The effects of buffers on membrane properties demonstrated here point to the importance of checking drugs for possible side-effects. It is noteworthy that a substance sold under the same name (Pipes) by different companies and synthesized by different producers (company information) has qualitatively and quantitatively different effects on membrane properties. The differing effects of Pipes from different suppliers may indicate that the observed effects were caused not by the buffers themselves but by impurities introduced during their production.

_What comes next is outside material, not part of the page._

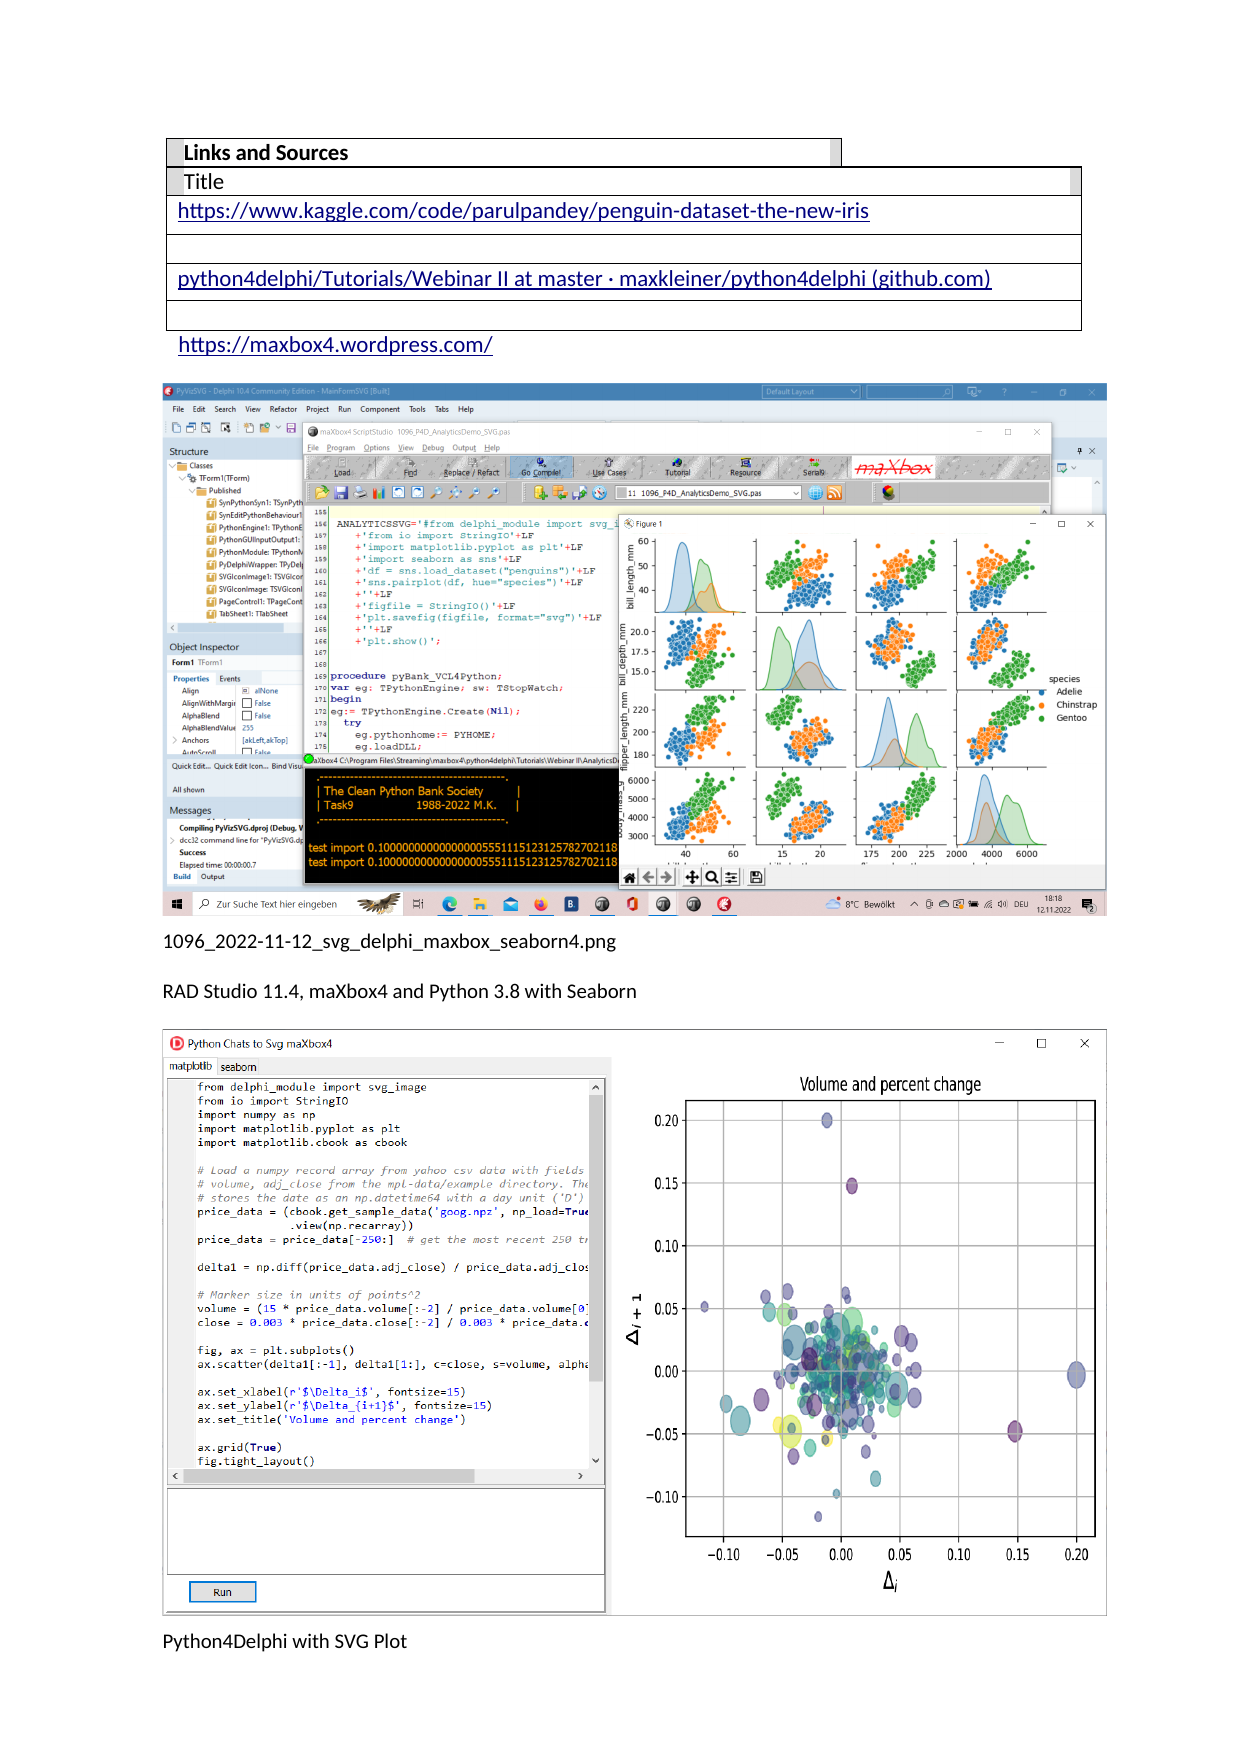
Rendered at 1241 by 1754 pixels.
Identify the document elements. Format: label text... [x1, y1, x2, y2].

We thank Dr K. H. Backus for testing buffers on a rat hippocampal slice preparation. Thanks are also due to Dr J. Coles and Dr A. Büschges for comments on the manuscript and to H. P. Schneider and H. Zehetmayer for technical assistance. This study was supported by a fellowship to J.S. (Schm 1084/1-1) and a grant to J.W.D. (SFB 246, TP C7) by the Deutsche Forschungsgemeinschaft.